The second fact is that Australian Budgets over the past decade have been built on a very handy assumption of a low iron ore price (it is the first thing financial journalists look at when cracking open the Budget papers). So this year the Budget assumes it will return to US$60 over the year for 62% FE landed in China. Currently the price is US$111 per tonne. It also makes similar assumptions about thermal and coking coal prices, which are also much higher than assumptions.

That will obviously turn south one day — the last time was 2015 — but for years now most Australian Budgets have taken in far more cash than budgeted for.

New Zealand has not had upside surprises of that nature since the cheap money days of the early and mid-Covid pandemic.

The other very big difference is in voting systems and political behaviour. So Albanese and Chalmers have bet on younger Australians overwhelmingly voting for them on these issues. In a system where voting is compulsory, this is a reasonable bet. In New Zealand, that would carry far more risk: boomers are a far more reliable voter group than younger voters, who must actually turn up, and voting is optional.

There’s also another matter: that capital gains taxes are blunt instruments and changes to them, while having an effect at the margin, will struggle to overcome the settler society cultural attachment to property as both a hobby and an investment.

All that said, there is clearly a view on both sides of the Tasman that intergenerational equity has gotten out of whack, and that is seen most keenly in the area of home ownership. Labor thinks capital gains and tax treatment of housing is one fix to this.

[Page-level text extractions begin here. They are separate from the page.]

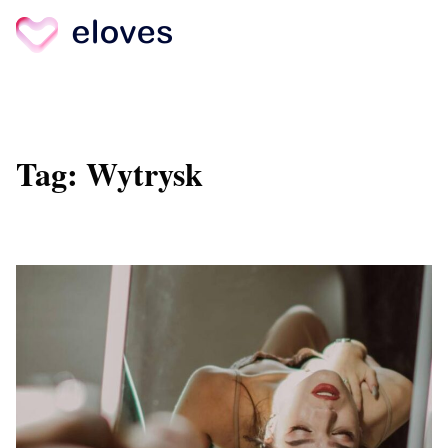
Skip
to
content
Tag:
Wytrysk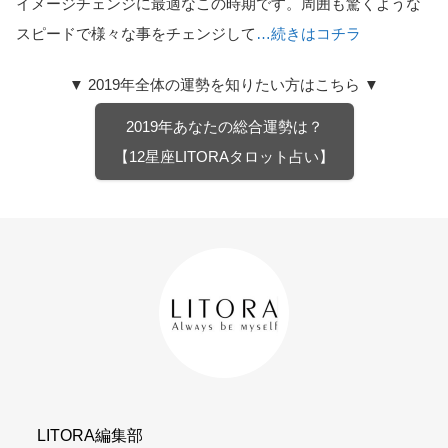
イメージチェンジに最適なこの時期です。周囲も驚くような
スピードで様々な事をチェンジして
…続きはコチラ
▼ 2019年全体の運勢を知りたい方はこちら ▼
2019年あなたの総合運勢は？
【12星座LITORAタロット占い】
LITORA編集部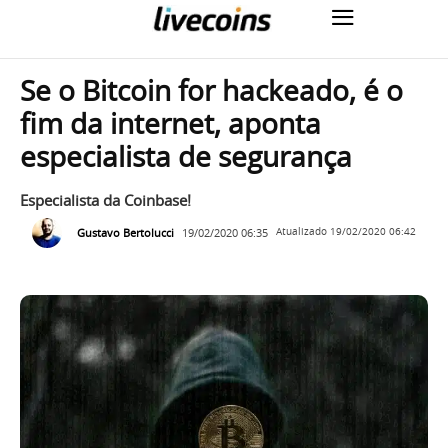
Se o Bitcoin for hackeado, é o
fim da internet, aponta
especialista de segurança
Especialista da Coinbase!
Gustavo Bertolucci
19/02/2020 06:35
Atualizado
19/02/2020 06:42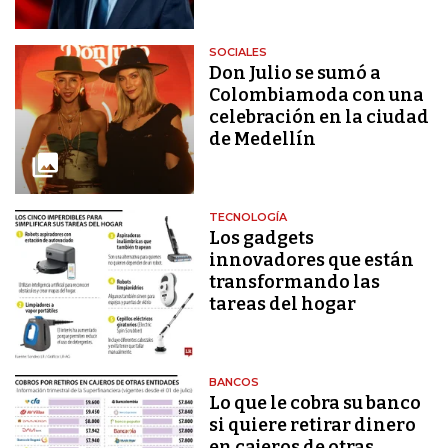
SOCIALES
Don Julio se sumó a
Colombiamoda con una
celebración en la ciudad
de Medellín
TECNOLOGÍA
Los gadgets
innovadores que están
transformando las
tareas del hogar
BANCOS
Lo que le cobra su banco
si quiere retirar dinero
en cajeros de otras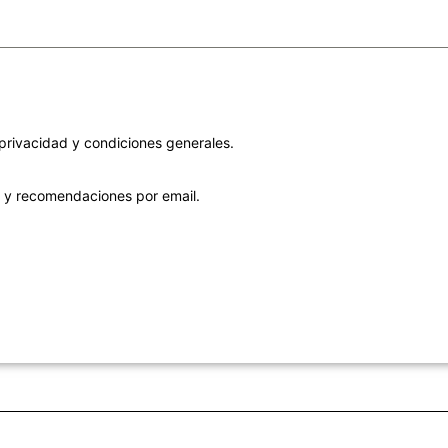
 privacidad
y
condiciones generales
.
as y recomendaciones por email.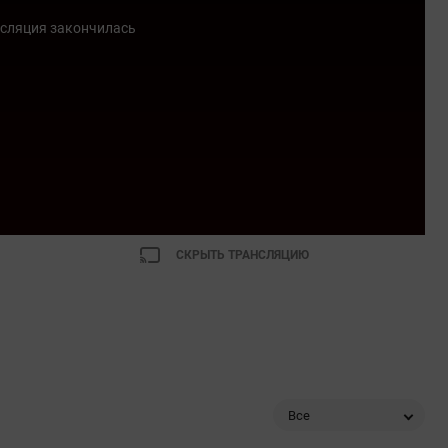
сляция закончилась
СКРЫТЬ ТРАНСЛЯЦИЮ
Все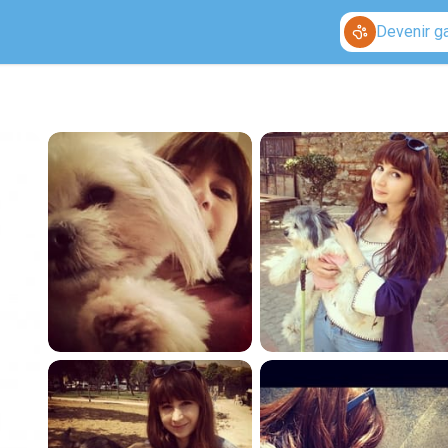
Devenir g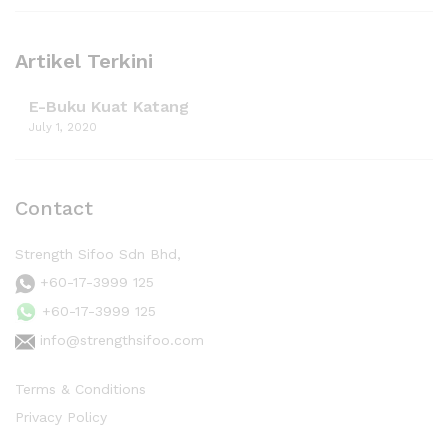
Artikel Terkini
E-Buku Kuat Katang
July 1, 2020
Contact
Strength Sifoo Sdn Bhd,
+60-17-3999 125
+60-17-3999 125
info@strengthsifoo.com
Terms & Conditions
Privacy Policy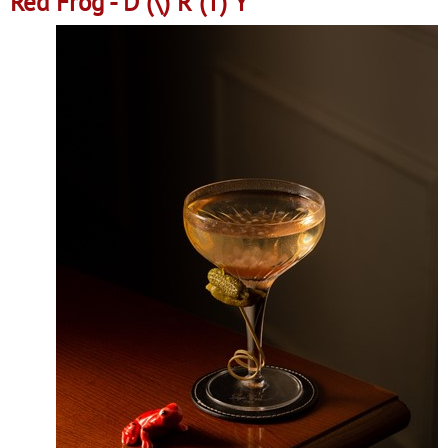
Red Frog - D (\) R (T) Y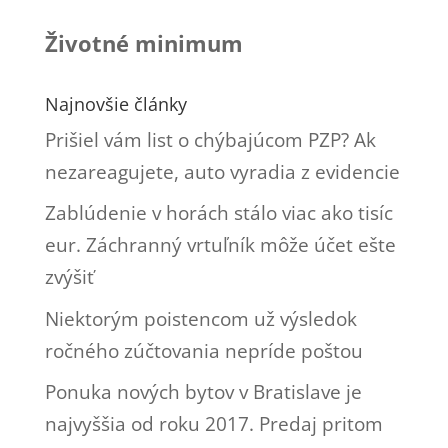
Životné minimum
Najnovšie články
Prišiel vám list o chýbajúcom PZP? Ak
nezareagujete, auto vyradia z evidencie
Zablúdenie v horách stálo viac ako tisíc
eur. Záchranný vrtuľník môže účet ešte
zvýšiť
Niektorým poistencom už výsledok
ročného zúčtovania nepríde poštou
Ponuka nových bytov v Bratislave je
najvyššia od roku 2017. Predaj pritom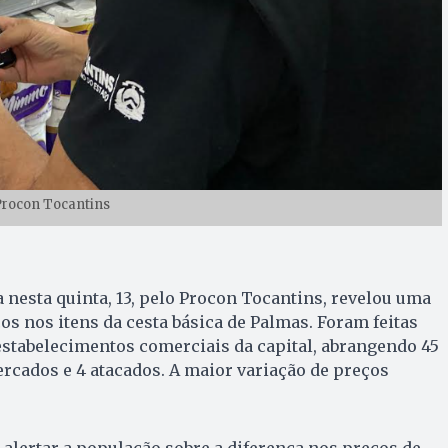
Procon Tocantins
nesta quinta, 13, pelo Procon Tocantins, revelou uma
os nos itens da cesta básica de Palmas. Foram feitas
estabelecimentos comerciais da capital, abrangendo 45
rcados e 4 atacados. A maior variação de preços
.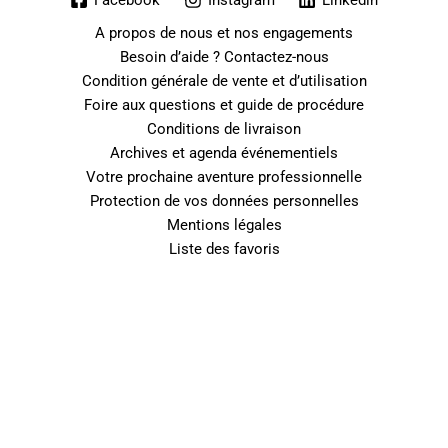
Facebook
Instagram
Linkedin
A propos de nous et nos engagements
Besoin d’aide ? Contactez-nous
Condition générale de vente et d’utilisation
Foire aux questions et guide de procédure
Conditions de livraison
Archives et agenda événementiels
Votre prochaine aventure professionnelle
Protection de vos données personnelles
Mentions légales
Liste des favoris
0
Fermer le panier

“The Lucky Country” was published by Donald Horne in 1964. And while the title has taken hold in the public imagination, the second part of the Donald Horne quote is that Australia is “a lucky country run mainly by second-rate people who share its luck”.

That always seems snarky, harsh and for the most part untrue, but the deeper Australia gets into its resources boom, the more it resonates.

The Aussies are now 23 years or so into a resources boom that has made it one of the wealthiest countries in the world. Add to that its massive funds management system and higher superannuation balances, and it should be in a great position.

But policy drift under a conga line of Treasurers including Labor’s Wayne Swan, the Liberal Party’s Joe Hockey, Scott Morrison, Josh Frydenberg and now Labor’s Chalmers has meant that despite Australia going 29 years without a recession up to 2020 (broken only by Covid-19), it has only recorded two Budget surpluses since 2007 — during the inflation years of 2022 and 2023.

Australia is a rich place with a lot of opportunity, but given its supercharged wealth, its fiscal management and economic reform agenda has been woeful these past two decades. The Albanese government has even embraced 1970s-era industrial policy to try to build Australia into a renewable energy giant.

When the tide goes out on commodity prices — iron ore especially — a crunch will come.

But for the meantime, with a fuel price crisis on the doorstep and with high inflation going into the war in Iran, keeping inflation under control will be one of the most pressing political challenges for the Albanese government, and a real-world requirement for the Reserve Bank of Australia.